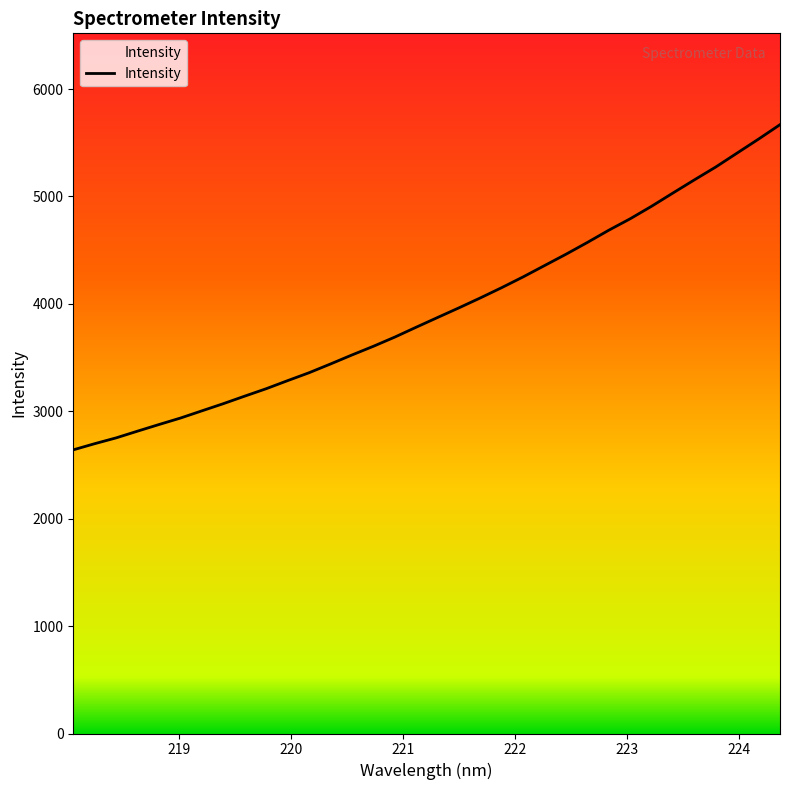

What is the maximum value shown in the chart?

5668.8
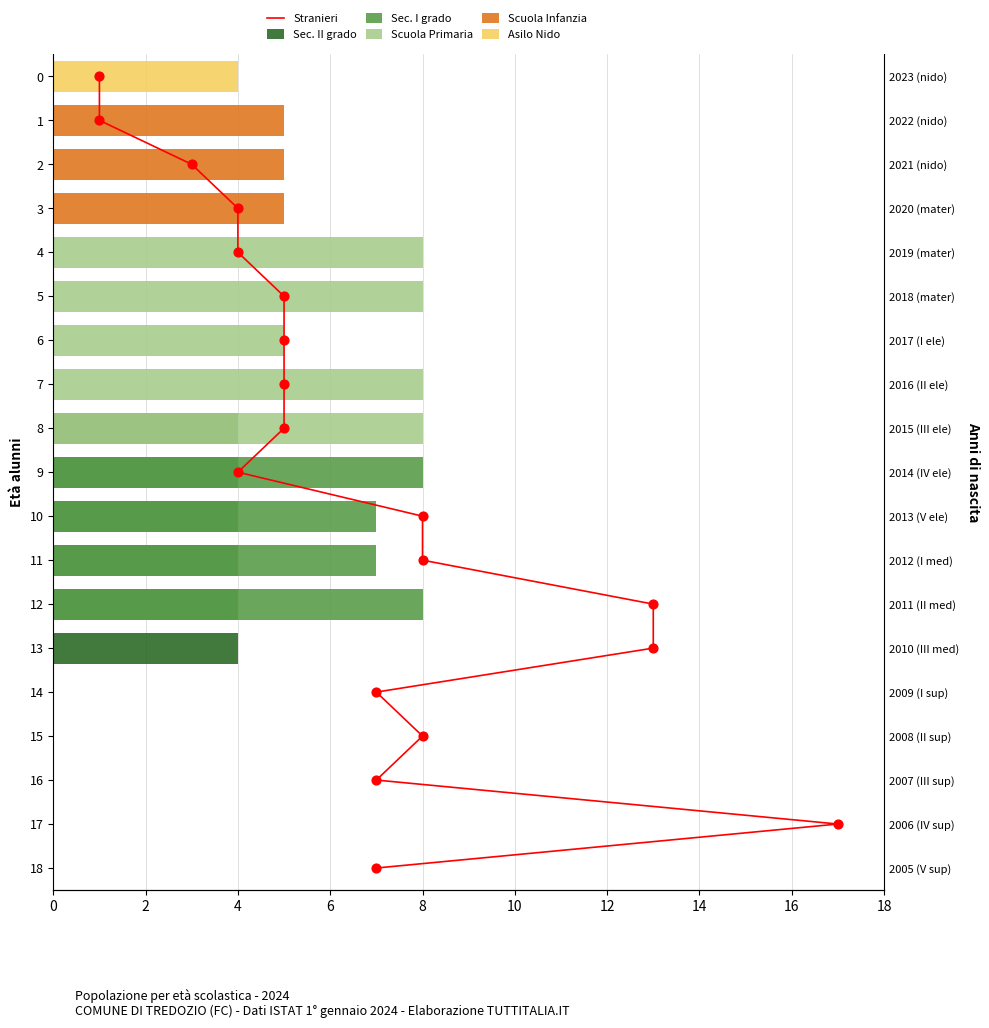

What are all the series names shown in the legend?

Stranieri, Sec. II grado, Sec. I grado, Scuola Primaria, Scuola Infanzia, Asilo Nido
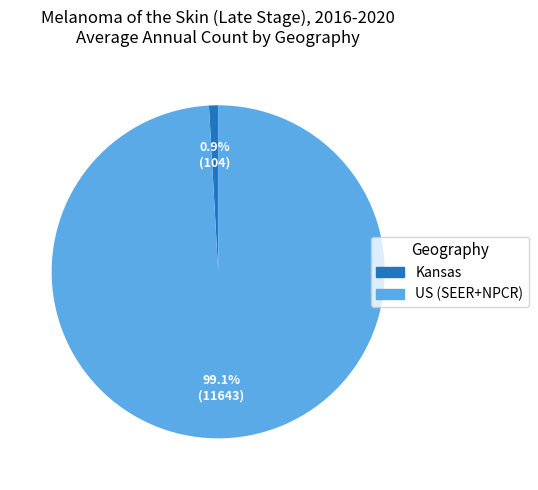

Rank the categories by value from highest to lowest.

US (SEER+NPCR), Kansas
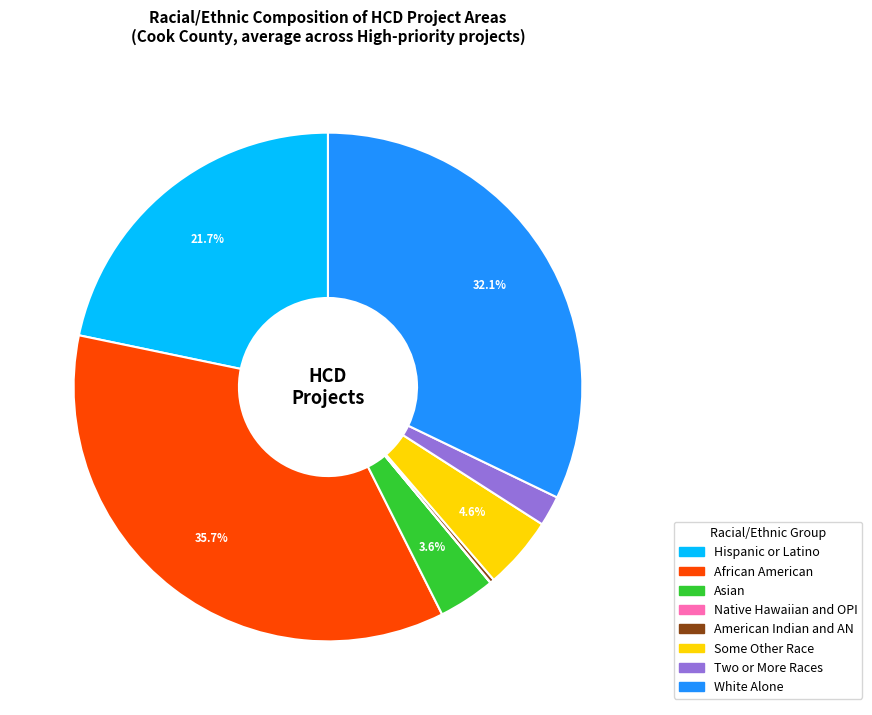

Which slice is the largest?

African American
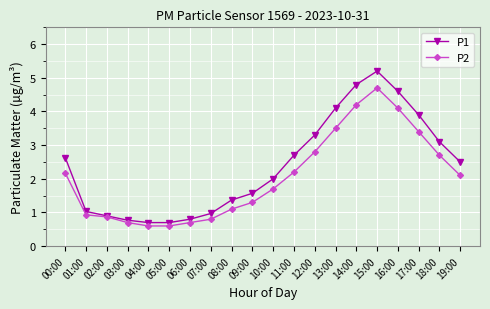

Does the chart display data point markers on the line(s)?

Yes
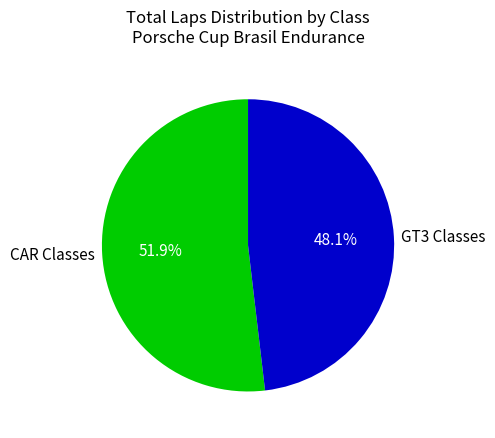

Rank the categories by value from highest to lowest.

CAR Classes, GT3 Classes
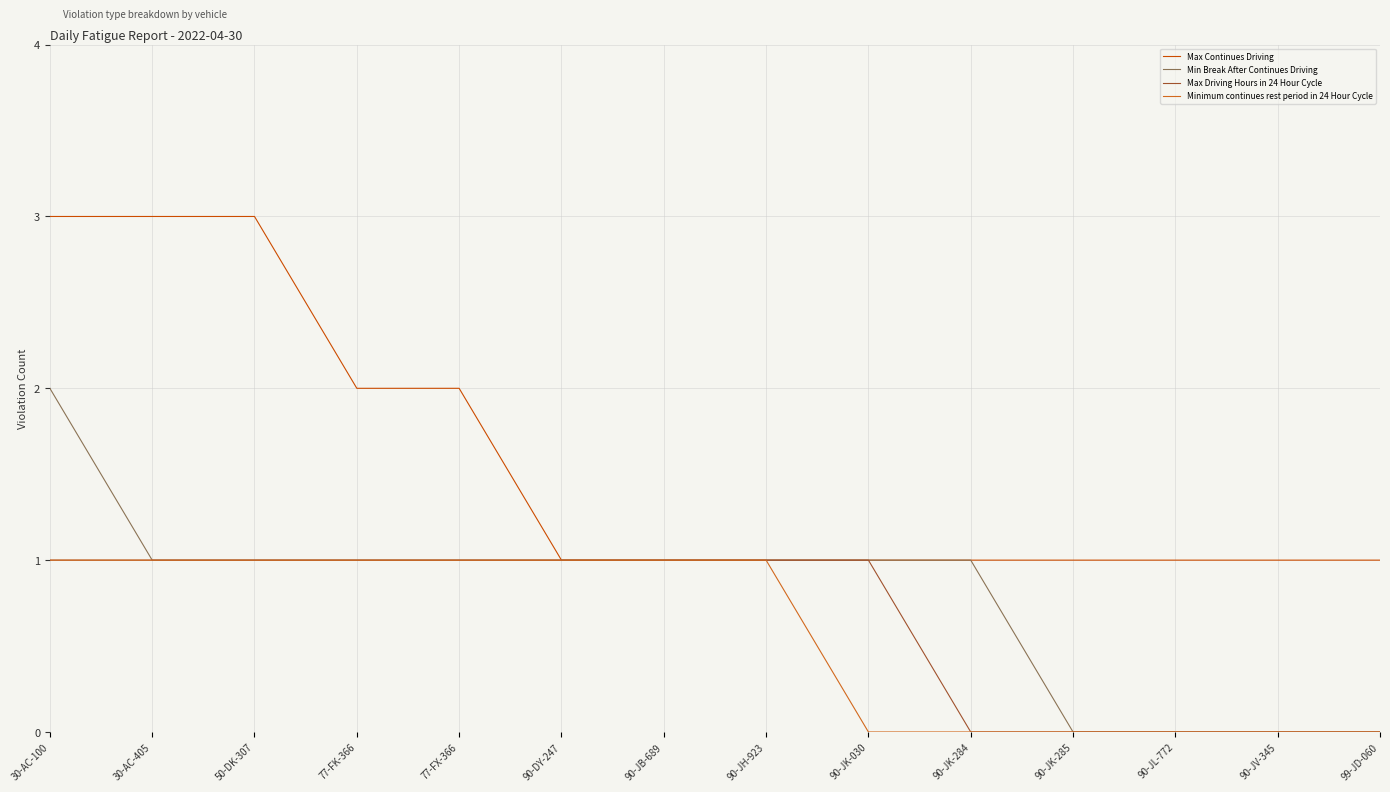

What is the sum of all Minimum continues rest period in 24 Hour Cycle values?

8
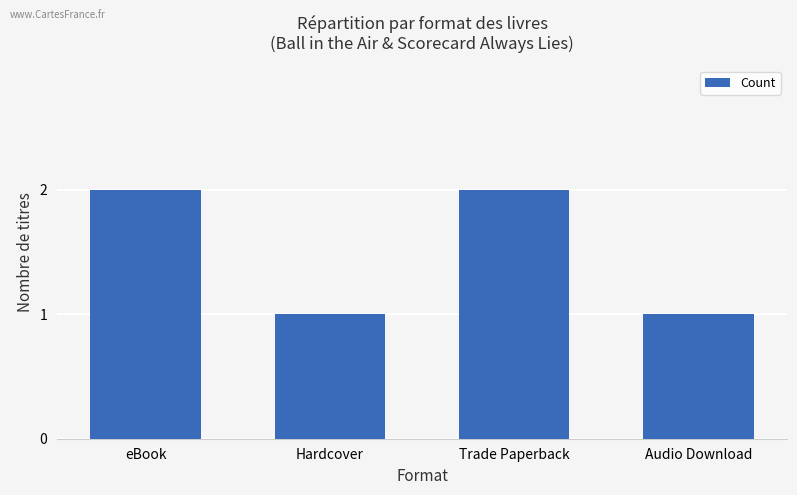

Which has a higher value, eBook or Audio Download?

eBook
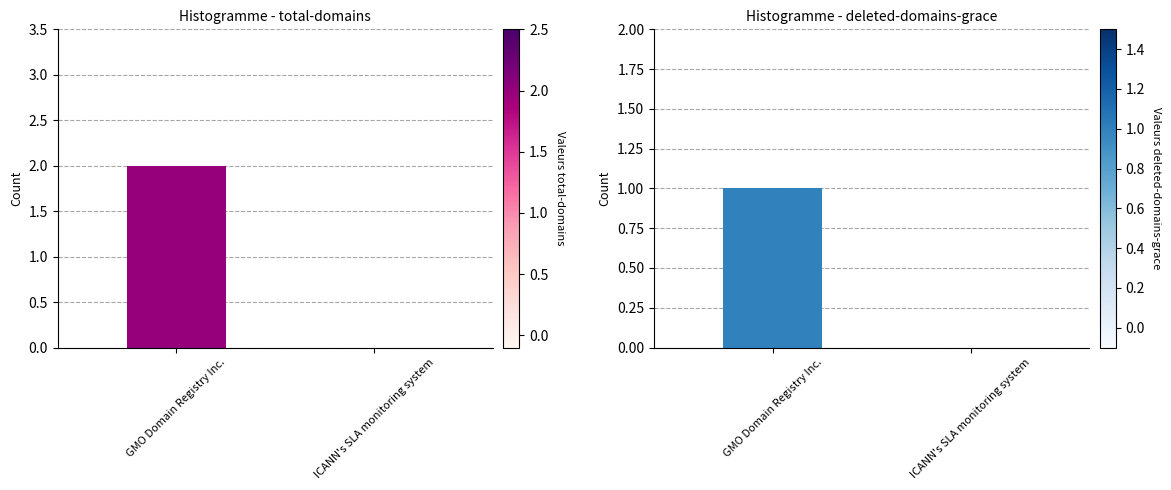

Does the chart contain any negative values?

No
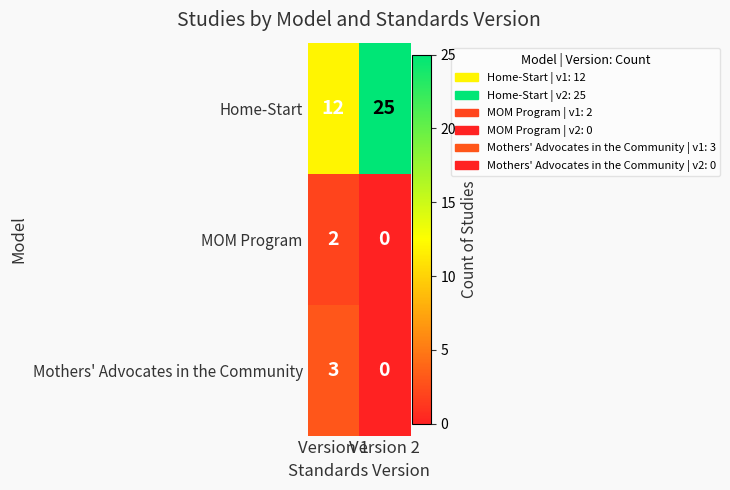

True or false: Home-Start has a value of 7 at Version 1.

False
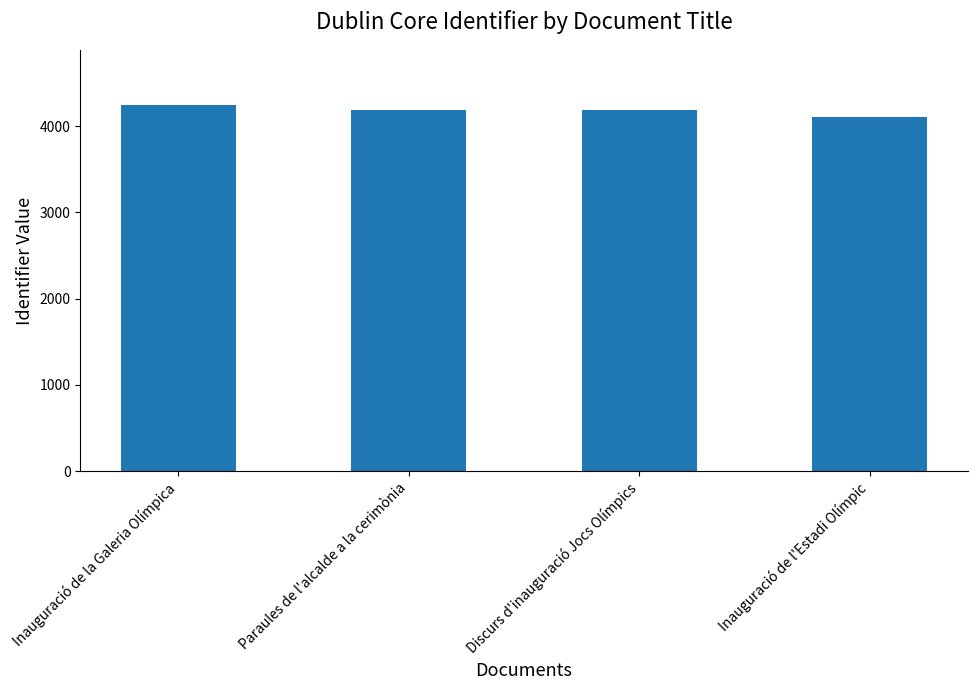

What is the difference between the maximum and minimum values?

140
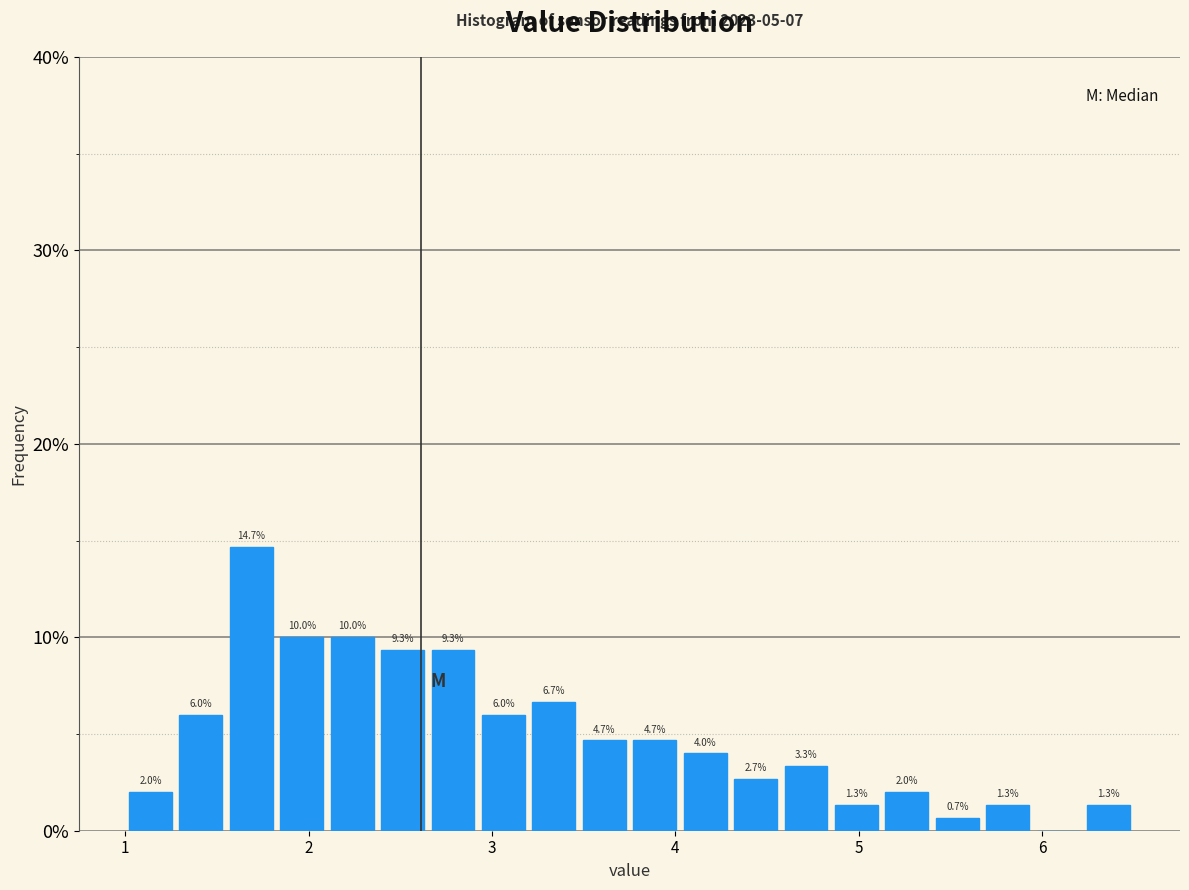

Read against the x-axis, roughly where is the centre of the tallest bar?

1.7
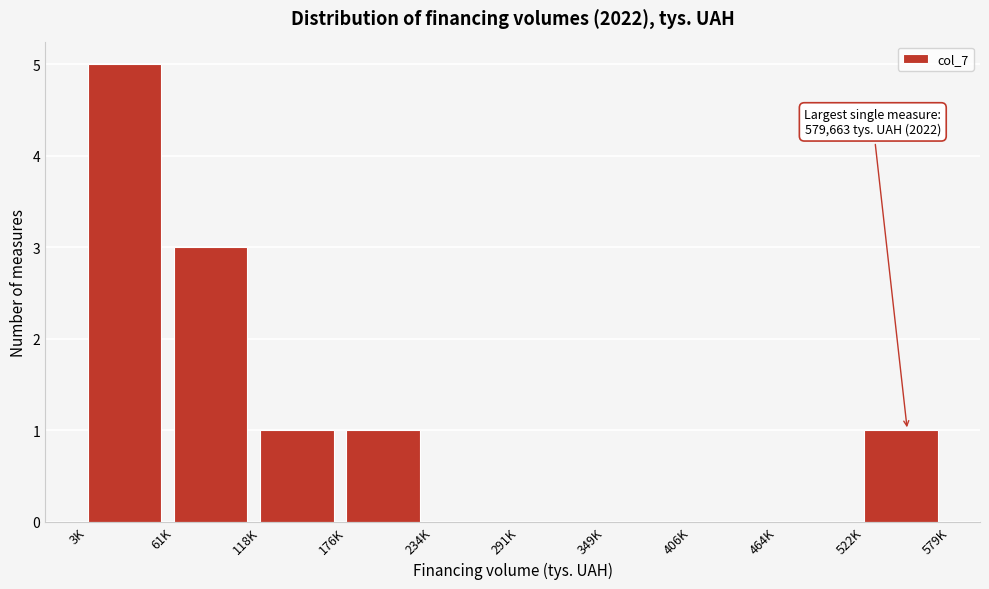

Reading right to left, extract all data points from this chart.

522K=1	464K=0	406K=0	349K=0	291K=0	234K=0	176K=1	118K=1	61K=3	3K=5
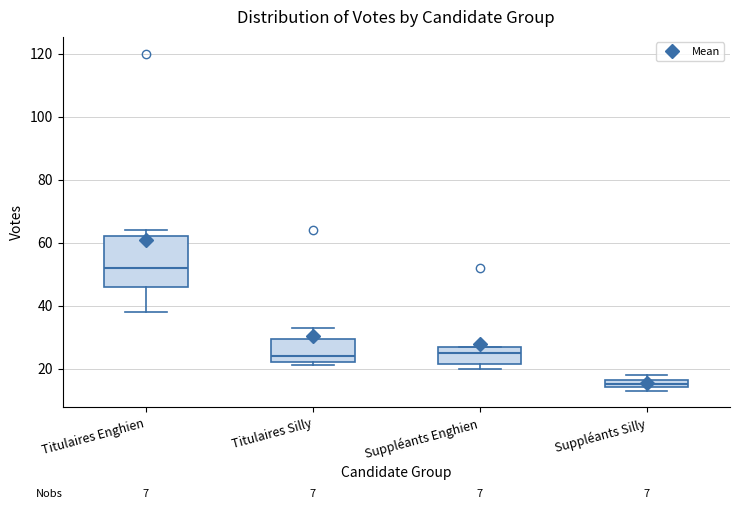

Where is the upper edge of the box for Suppléants Silly on the y-axis? The values are not printed on the chart, so give them approximately, as read against the axis.

16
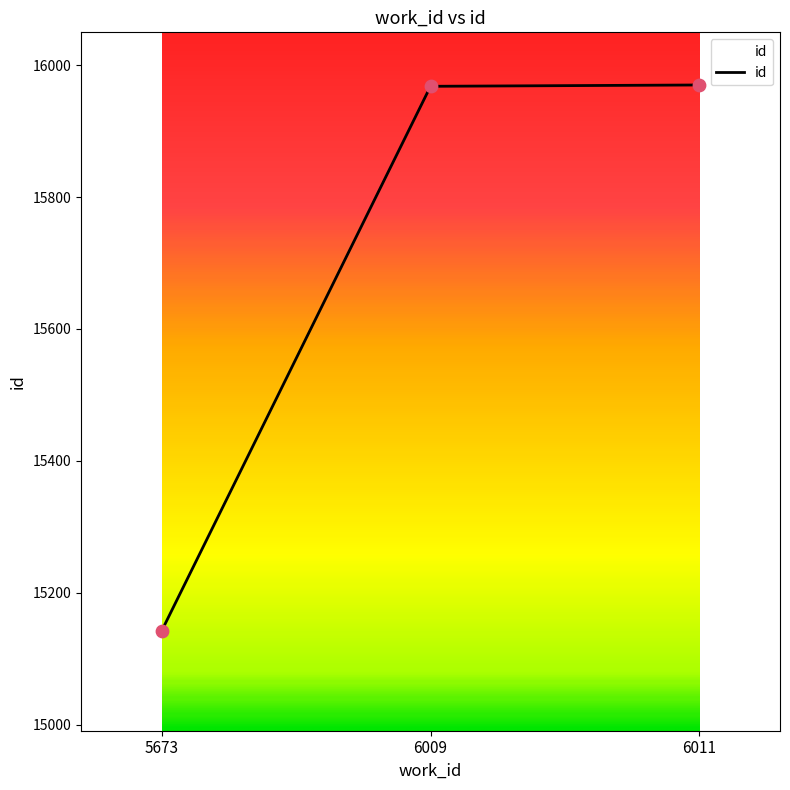

Which has a higher value, 5673 or 6009?

6009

• [What is needed]
Reproduce all of the material above word for word, leaving out the pictures.

• [Output]
What is the maximum value shown in the chart?

5668.8

What are all the series names shown in the legend?

Stranieri, Sec. II grado, Sec. I grado, Scuola Primaria, Scuola Infanzia, Asilo Nido

Rank the categories by value from highest to lowest.

US (SEER+NPCR), Kansas

Which slice is the largest?

African American

Does the chart display data point markers on the line(s)?

Yes

Rank the categories by value from highest to lowest.

CAR Classes, GT3 Classes

What is the sum of all Minimum continues rest period in 24 Hour Cycle values?

8

Which has a higher value, eBook or Audio Download?

eBook

Does the chart contain any negative values?

No

True or false: Home-Start has a value of 7 at Version 1.

False

What is the difference between the maximum and minimum values?

140

Read against the x-axis, roughly where is the centre of the tallest bar?

1.7

Reading right to left, extract all data points from this chart.

522K=1	464K=0	406K=0	349K=0	291K=0	234K=0	176K=1	118K=1	61K=3	3K=5

Where is the upper edge of the box for Suppléants Silly on the y-axis? The values are not printed on the chart, so give them approximately, as read against the axis.

16

Which has a higher value, 5673 or 6009?

6009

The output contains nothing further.